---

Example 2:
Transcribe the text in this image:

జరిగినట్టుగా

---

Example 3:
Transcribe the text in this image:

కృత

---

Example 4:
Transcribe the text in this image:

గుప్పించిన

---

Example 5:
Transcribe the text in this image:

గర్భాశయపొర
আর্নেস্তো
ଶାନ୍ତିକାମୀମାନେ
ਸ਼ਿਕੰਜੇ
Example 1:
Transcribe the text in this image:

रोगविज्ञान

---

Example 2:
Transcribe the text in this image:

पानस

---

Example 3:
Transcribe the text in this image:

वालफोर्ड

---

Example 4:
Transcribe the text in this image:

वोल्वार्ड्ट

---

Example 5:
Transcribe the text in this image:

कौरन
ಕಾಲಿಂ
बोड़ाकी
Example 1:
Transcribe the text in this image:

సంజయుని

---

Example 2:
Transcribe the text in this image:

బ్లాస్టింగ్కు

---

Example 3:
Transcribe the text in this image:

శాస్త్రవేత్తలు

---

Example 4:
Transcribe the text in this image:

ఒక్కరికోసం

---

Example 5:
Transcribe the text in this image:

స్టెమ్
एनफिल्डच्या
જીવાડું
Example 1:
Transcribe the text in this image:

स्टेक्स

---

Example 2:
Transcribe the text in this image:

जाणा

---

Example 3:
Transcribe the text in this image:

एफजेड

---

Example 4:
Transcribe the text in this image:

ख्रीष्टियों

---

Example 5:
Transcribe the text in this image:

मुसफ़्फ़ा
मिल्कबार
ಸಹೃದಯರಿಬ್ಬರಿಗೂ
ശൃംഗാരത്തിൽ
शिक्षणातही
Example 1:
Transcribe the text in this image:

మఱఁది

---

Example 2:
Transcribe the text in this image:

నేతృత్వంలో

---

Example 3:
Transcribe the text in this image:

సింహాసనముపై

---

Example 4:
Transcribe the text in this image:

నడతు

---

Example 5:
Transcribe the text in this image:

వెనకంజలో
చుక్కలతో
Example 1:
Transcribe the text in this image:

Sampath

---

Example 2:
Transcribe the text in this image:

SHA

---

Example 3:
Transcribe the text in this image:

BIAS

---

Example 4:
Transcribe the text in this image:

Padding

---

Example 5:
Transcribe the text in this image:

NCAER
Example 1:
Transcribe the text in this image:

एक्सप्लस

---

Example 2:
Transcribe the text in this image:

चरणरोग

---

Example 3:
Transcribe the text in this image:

-- -- --

JOB =
Change each "Transcribe" in the material above to "Write out" and keep all other text the same.

WORKED ANSWER =
---

Example 2:
Write out the text in this image:

జరిగినట్టుగా

---

Example 3:
Write out the text in this image:

కృత

---

Example 4:
Write out the text in this image:

గుప్పించిన

---

Example 5:
Write out the text in this image:

గర్భాశయపొర
আর্নেস্তো
ଶାନ୍ତିକାମୀମାନେ
ਸ਼ਿਕੰਜੇ
Example 1:
Write out the text in this image:

रोगविज्ञान

---

Example 2:
Write out the text in this image:

पानस

---

Example 3:
Write out the text in this image:

वालफोर्ड

---

Example 4:
Write out the text in this image:

वोल्वार्ड्ट

---

Example 5:
Write out the text in this image:

कौरन
ಕಾಲಿಂ
बोड़ाकी
Example 1:
Write out the text in this image:

సంజయుని

---

Example 2:
Write out the text in this image:

బ్లాస్టింగ్కు

---

Example 3:
Write out the text in this image:

శాస్త్రవేత్తలు

---

Example 4:
Write out the text in this image:

ఒక్కరికోసం

---

Example 5:
Write out the text in this image:

స్టెమ్
एनफिल्डच्या
જીવાડું
Example 1:
Write out the text in this image:

स्टेक्स

---

Example 2:
Write out the text in this image:

जाणा

---

Example 3:
Write out the text in this image:

एफजेड

---

Example 4:
Write out the text in this image:

ख्रीष्टियों

---

Example 5:
Write out the text in this image:

मुसफ़्फ़ा
मिल्कबार
ಸಹೃದಯರಿಬ್ಬರಿಗೂ
ശൃംഗാരത്തിൽ
शिक्षणातही
Example 1:
Write out the text in this image:

మఱఁది

---

Example 2:
Write out the text in this image:

నేతృత్వంలో

---

Example 3:
Write out the text in this image:

సింహాసనముపై

---

Example 4:
Write out the text in this image:

నడతు

---

Example 5:
Write out the text in this image:

వెనకంజలో
చుక్కలతో
Example 1:
Write out the text in this image:

Sampath

---

Example 2:
Write out the text in this image:

SHA

---

Example 3:
Write out the text in this image:

BIAS

---

Example 4:
Write out the text in this image:

Padding

---

Example 5:
Write out the text in this image:

NCAER
Example 1:
Write out the text in this image:

एक्सप्लस

---

Example 2:
Write out the text in this image:

चरणरोग

---

Example 3:
Write out the text in this image:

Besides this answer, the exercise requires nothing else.